(Task inputs):
<<<<
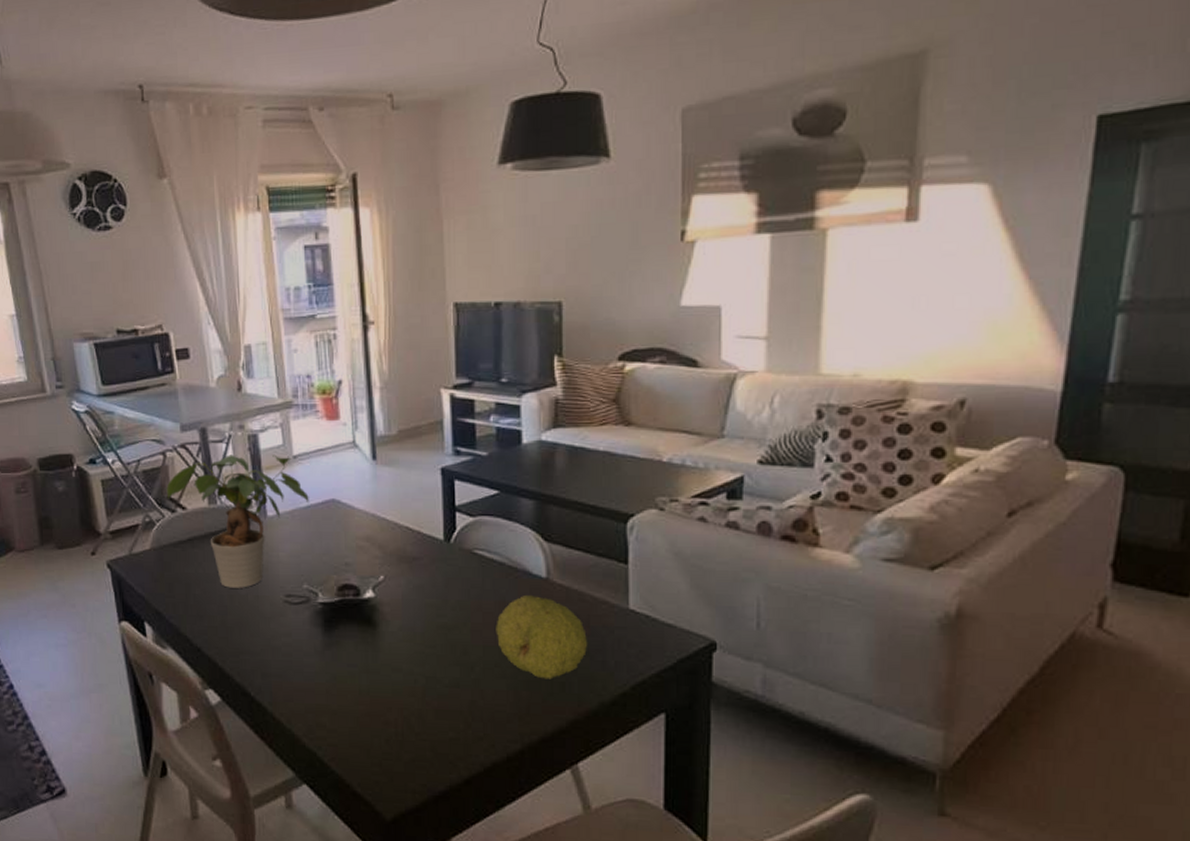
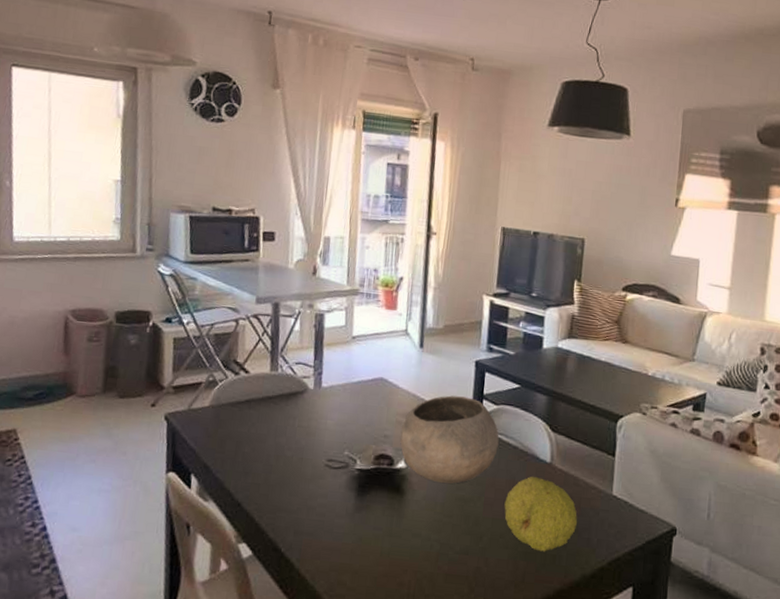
potted plant: present [166,454,309,588] -> none [233,329,361,450]
bowl: none [363,511,480,612] -> present [399,395,499,484]

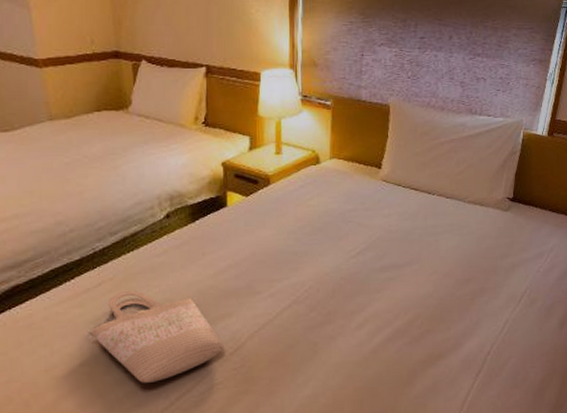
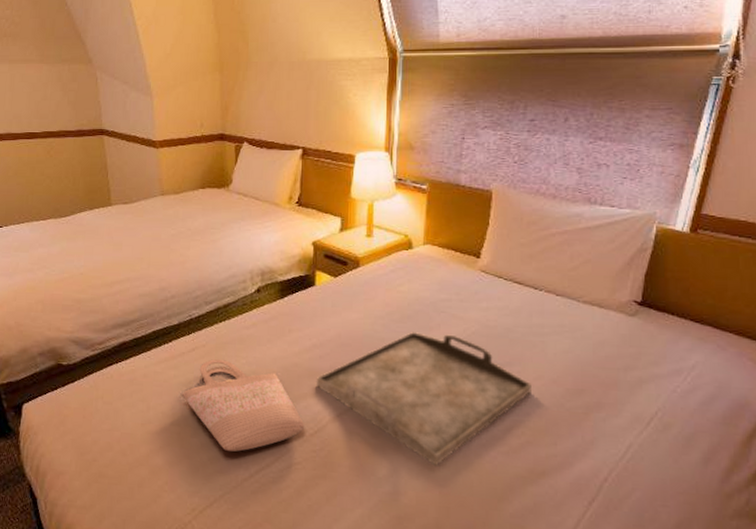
serving tray: none [233,242,430,365] -> present [316,331,533,466]

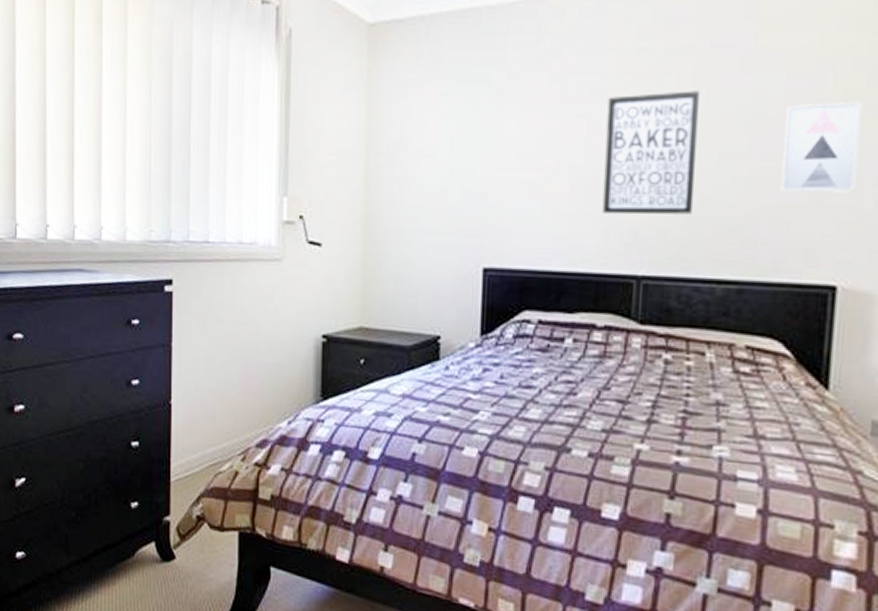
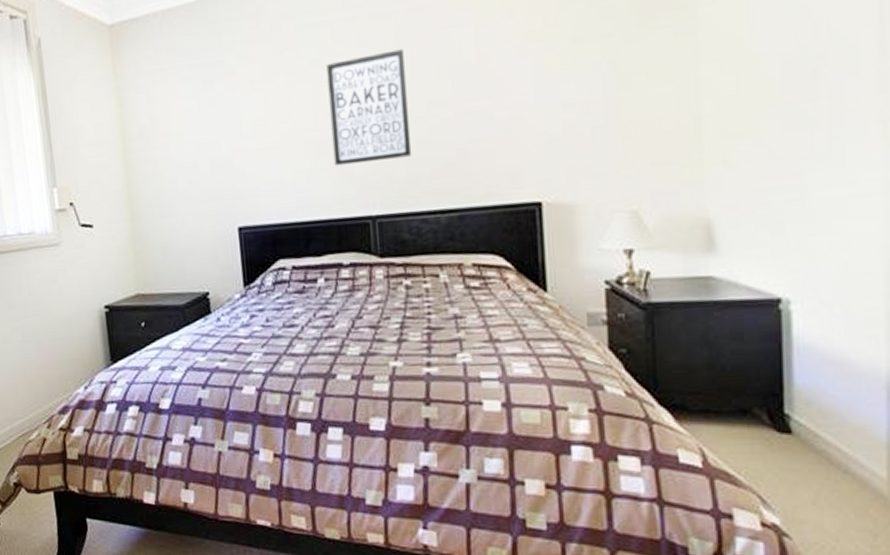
wall art: present [779,102,863,194] -> none [478,42,547,129]

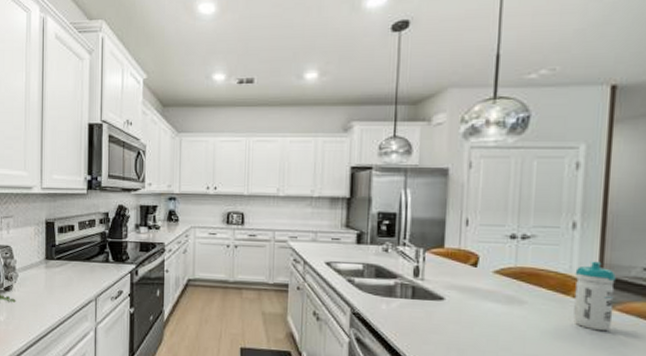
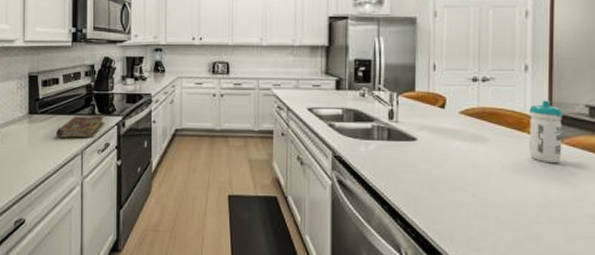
book: none [71,262,118,285] -> present [55,115,105,138]

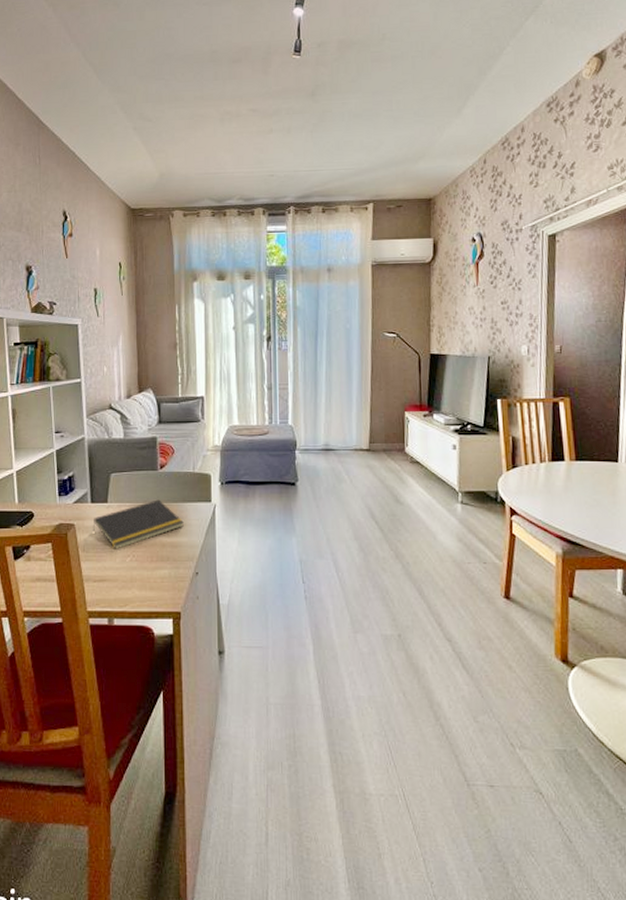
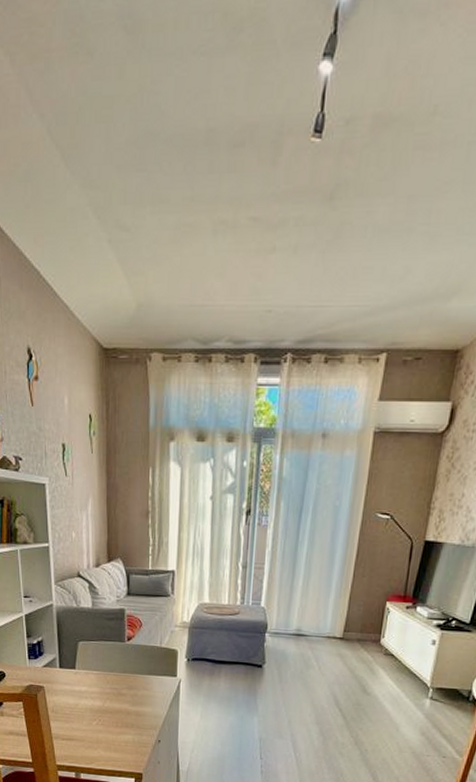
notepad: present [92,499,184,549] -> none [61,670,149,713]

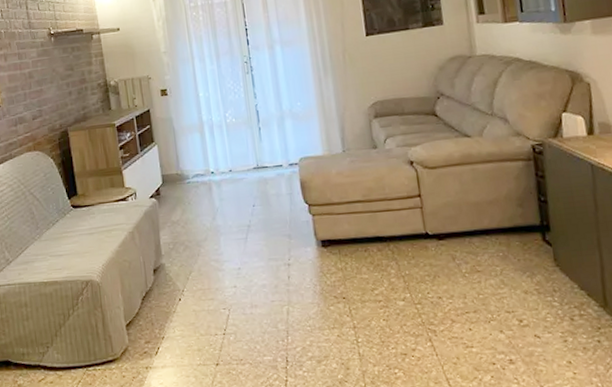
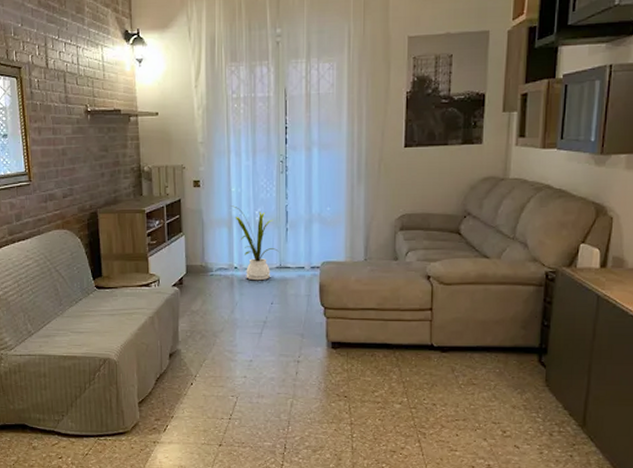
house plant: none [200,110,254,184] -> present [231,205,279,281]

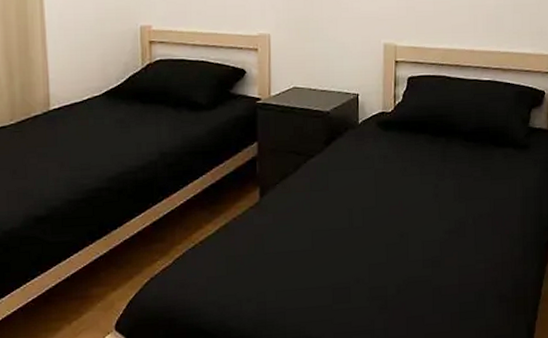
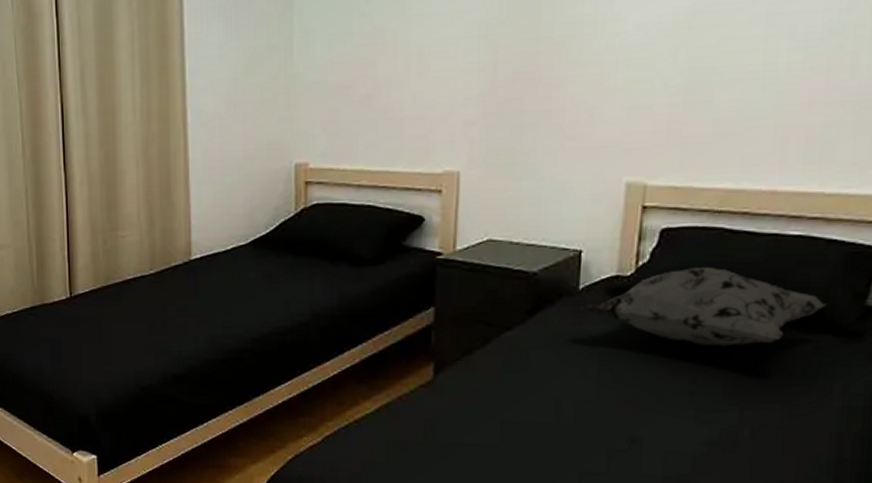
decorative pillow: none [361,104,508,161] -> present [581,268,826,347]

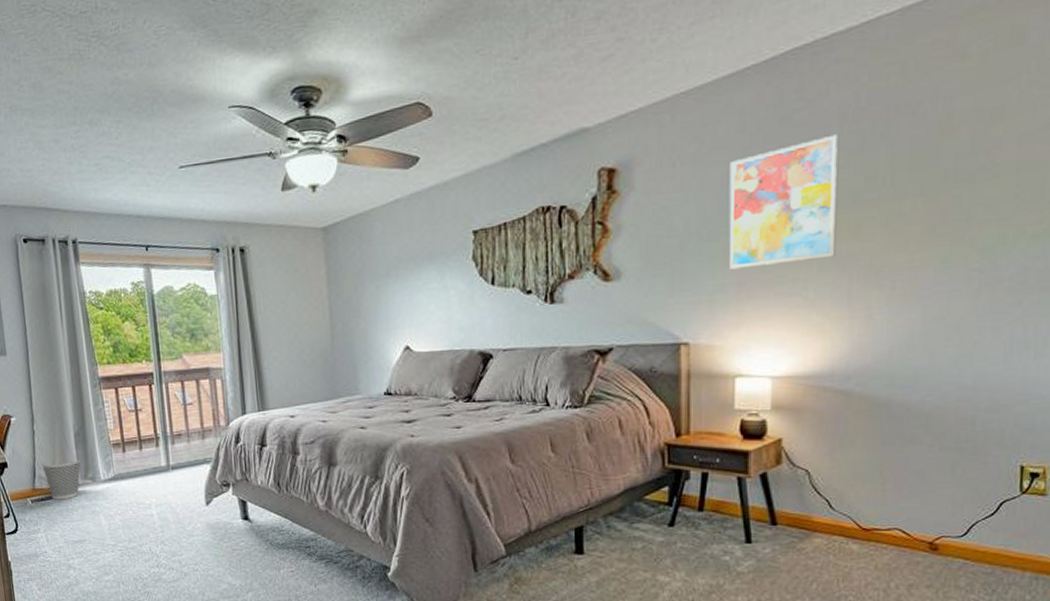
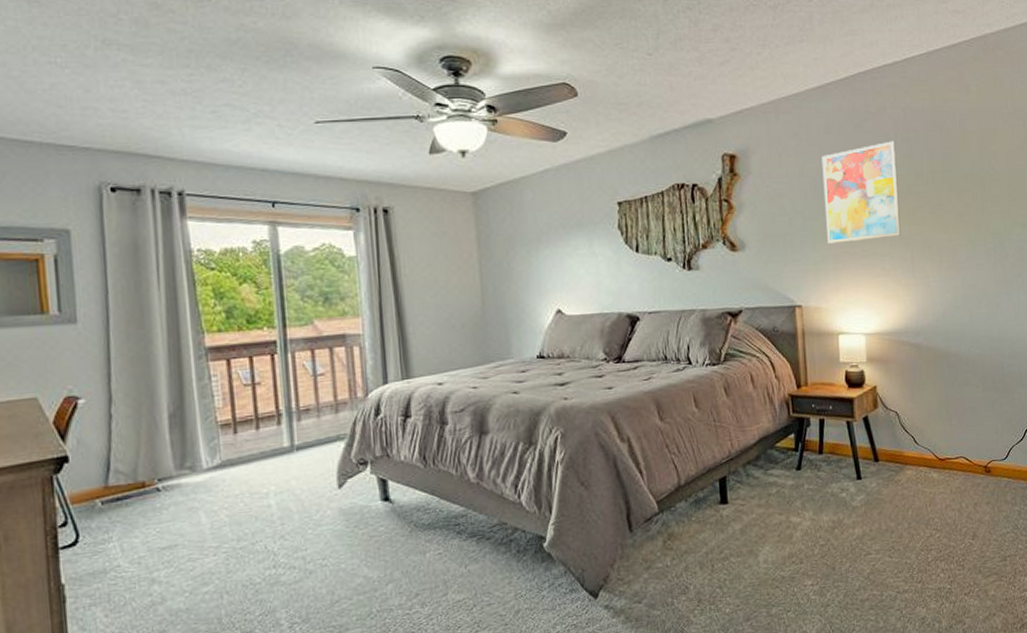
wastebasket: present [41,456,81,500] -> none [118,442,176,499]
>>>>
(Task):
Leave out the pictures, and write out all the remaining data above exactly.

(Written answer):
potted plant: present [166,454,309,588] -> none [233,329,361,450]
bowl: none [363,511,480,612] -> present [399,395,499,484]

serving tray: none [233,242,430,365] -> present [316,331,533,466]

wall art: present [779,102,863,194] -> none [478,42,547,129]

book: none [71,262,118,285] -> present [55,115,105,138]

notepad: present [92,499,184,549] -> none [61,670,149,713]

house plant: none [200,110,254,184] -> present [231,205,279,281]

decorative pillow: none [361,104,508,161] -> present [581,268,826,347]

wastebasket: present [41,456,81,500] -> none [118,442,176,499]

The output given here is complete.